→ **Aim of the task**
Below are the records; reproduce all of them exactly but without any images.

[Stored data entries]
>>>>

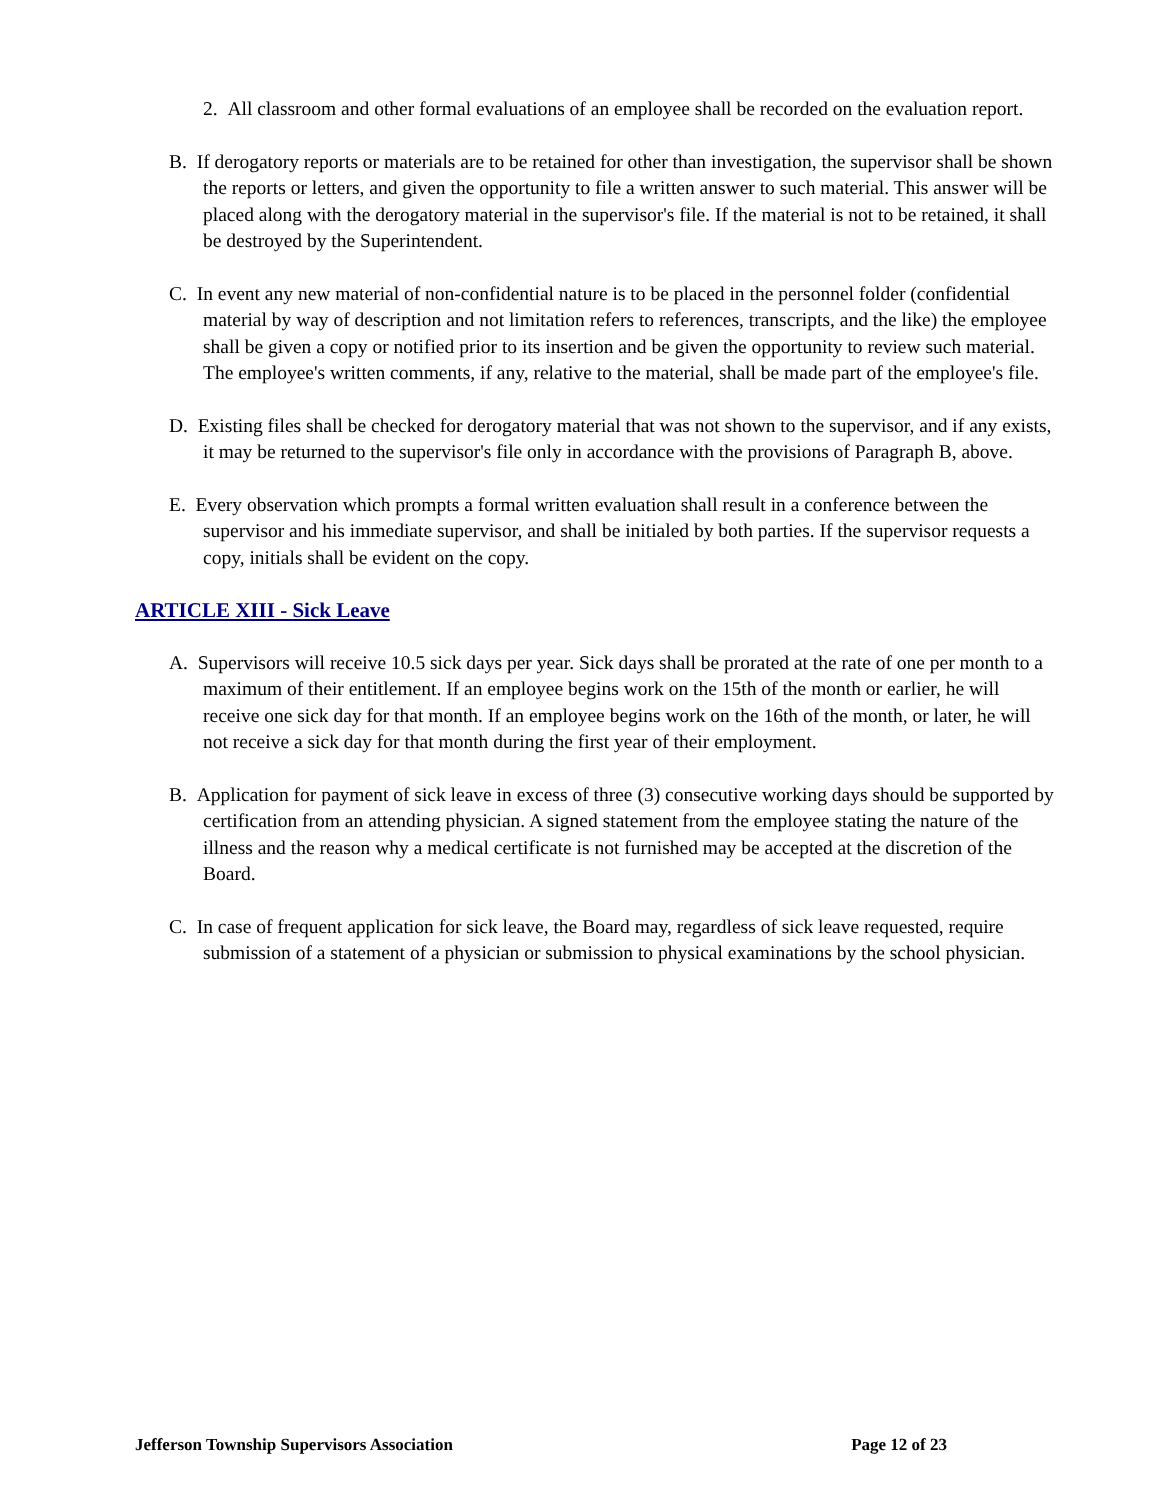2. All classroom and other formal evaluations of an employee shall be recorded on the evaluation report.
B. If derogatory reports or materials are to be retained for other than investigation, the supervisor shall be shown the reports or letters, and given the opportunity to file a written answer to such material. This answer will be placed along with the derogatory material in the supervisor's file. If the material is not to be retained, it shall be destroyed by the Superintendent.
C. In event any new material of non-confidential nature is to be placed in the personnel folder (confidential material by way of description and not limitation refers to references, transcripts, and the like) the employee shall be given a copy or notified prior to its insertion and be given the opportunity to review such material. The employee's written comments, if any, relative to the material, shall be made part of the employee's file.
D. Existing files shall be checked for derogatory material that was not shown to the supervisor, and if any exists, it may be returned to the supervisor's file only in accordance with the provisions of Paragraph B, above.
E. Every observation which prompts a formal written evaluation shall result in a conference between the supervisor and his immediate supervisor, and shall be initialed by both parties. If the supervisor requests a copy, initials shall be evident on the copy.
ARTICLE XIII - Sick Leave
A. Supervisors will receive 10.5 sick days per year. Sick days shall be prorated at the rate of one per month to a maximum of their entitlement. If an employee begins work on the 15th of the month or earlier, he will receive one sick day for that month. If an employee begins work on the 16th of the month, or later, he will not receive a sick day for that month during the first year of their employment.
B. Application for payment of sick leave in excess of three (3) consecutive working days should be supported by certification from an attending physician. A signed statement from the employee stating the nature of the illness and the reason why a medical certificate is not furnished may be accepted at the discretion of the Board.
C. In case of frequent application for sick leave, the Board may, regardless of sick leave requested, require submission of a statement of a physician or submission to physical examinations by the school physician.
Jefferson Township Supervisors Association Page 12 of 23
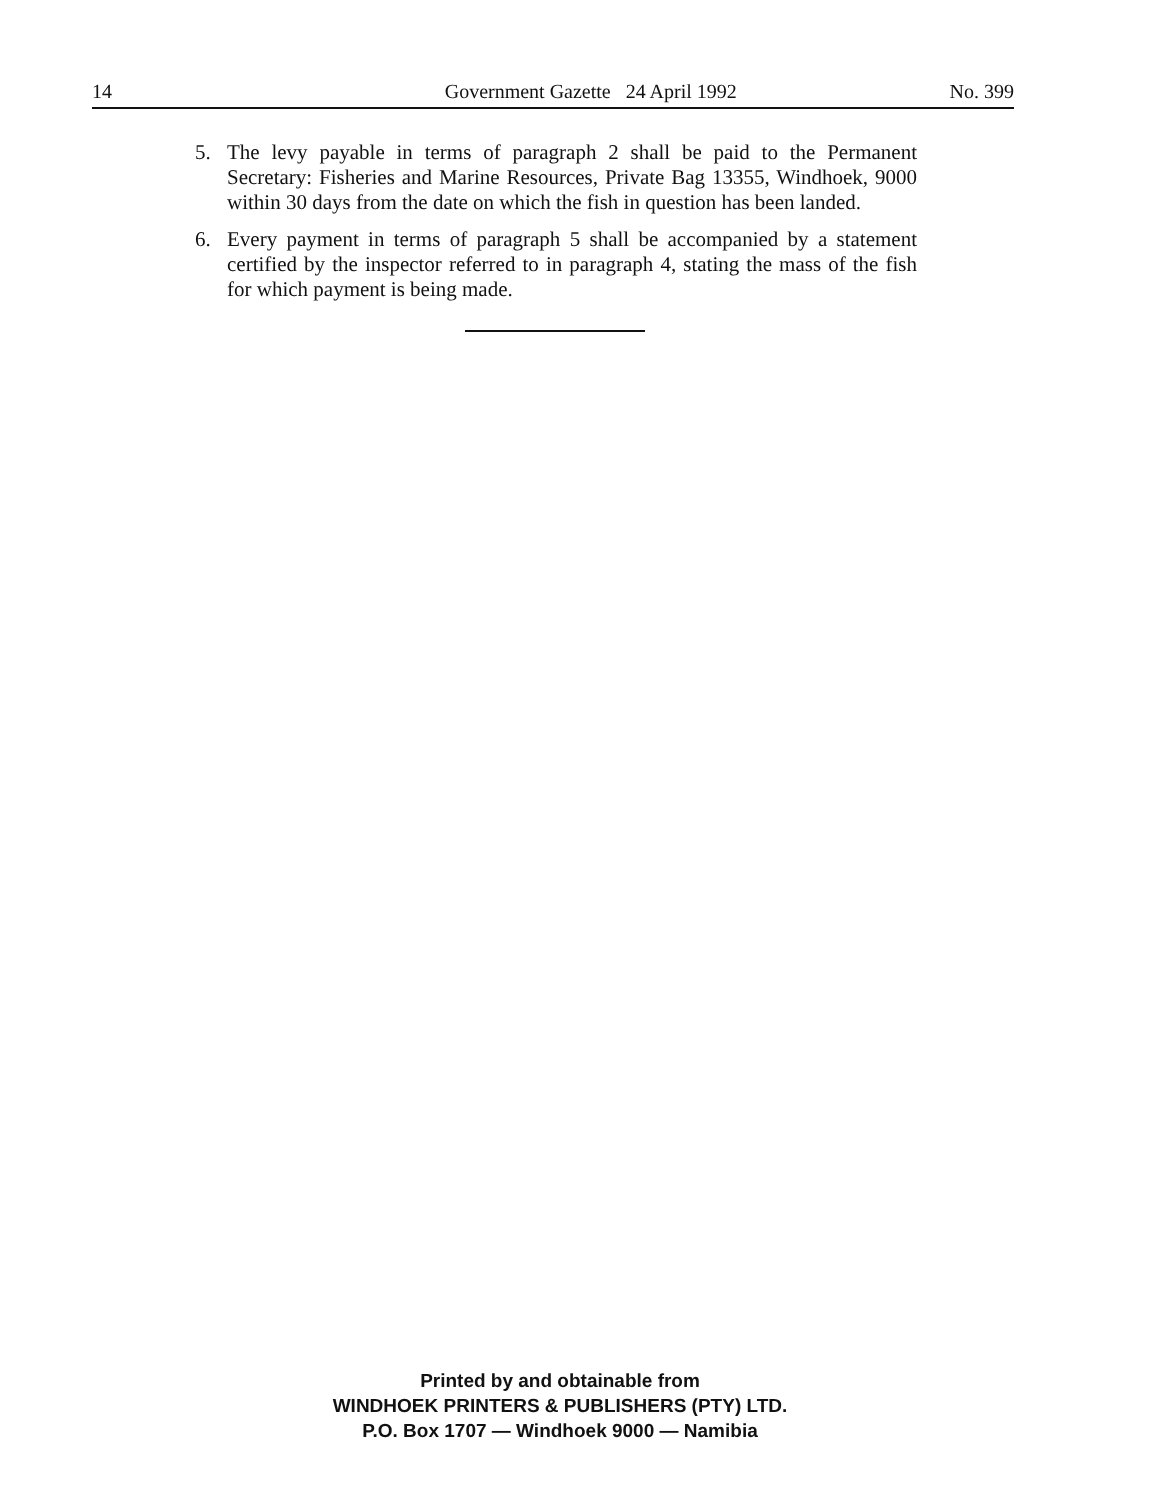14 Government Gazette 24 April 1992 No. 399
5. The levy payable in terms of paragraph 2 shall be paid to the Permanent Secretary: Fisheries and Marine Resources, Private Bag 13355, Windhoek, 9000 within 30 days from the date on which the fish in question has been landed.
6. Every payment in terms of paragraph 5 shall be accompanied by a statement certified by the inspector referred to in paragraph 4, stating the mass of the fish for which payment is being made.
Printed by and obtainable from
WINDHOEK PRINTERS & PUBLISHERS (PTY) LTD.
P.O. Box 1707 — Windhoek 9000 — Namibia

<<<<

→ **Output of the exercise**
2. All classroom and other formal evaluations of an employee shall be recorded on the evaluation report.
B. If derogatory reports or materials are to be retained for other than investigation, the supervisor shall be shown the reports or letters, and given the opportunity to file a written answer to such material. This answer will be placed along with the derogatory material in the supervisor's file. If the material is not to be retained, it shall be destroyed by the Superintendent.
C. In event any new material of non-confidential nature is to be placed in the personnel folder (confidential material by way of description and not limitation refers to references, transcripts, and the like) the employee shall be given a copy or notified prior to its insertion and be given the opportunity to review such material. The employee's written comments, if any, relative to the material, shall be made part of the employee's file.
D. Existing files shall be checked for derogatory material that was not shown to the supervisor, and if any exists, it may be returned to the supervisor's file only in accordance with the provisions of Paragraph B, above.
E. Every observation which prompts a formal written evaluation shall result in a conference between the supervisor and his immediate supervisor, and shall be initialed by both parties. If the supervisor requests a copy, initials shall be evident on the copy.
ARTICLE XIII - Sick Leave
A. Supervisors will receive 10.5 sick days per year. Sick days shall be prorated at the rate of one per month to a maximum of their entitlement. If an employee begins work on the 15th of the month or earlier, he will receive one sick day for that month. If an employee begins work on the 16th of the month, or later, he will not receive a sick day for that month during the first year of their employment.
B. Application for payment of sick leave in excess of three (3) consecutive working days should be supported by certification from an attending physician. A signed statement from the employee stating the nature of the illness and the reason why a medical certificate is not furnished may be accepted at the discretion of the Board.
C. In case of frequent application for sick leave, the Board may, regardless of sick leave requested, require submission of a statement of a physician or submission to physical examinations by the school physician.
Jefferson Township Supervisors Association Page 12 of 23
14 Government Gazette 24 April 1992 No. 399
5. The levy payable in terms of paragraph 2 shall be paid to the Permanent Secretary: Fisheries and Marine Resources, Private Bag 13355, Windhoek, 9000 within 30 days from the date on which the fish in question has been landed.
6. Every payment in terms of paragraph 5 shall be accompanied by a statement certified by the inspector referred to in paragraph 4, stating the mass of the fish for which payment is being made.
Printed by and obtainable from
WINDHOEK PRINTERS & PUBLISHERS (PTY) LTD.
P.O. Box 1707 — Windhoek 9000 — Namibia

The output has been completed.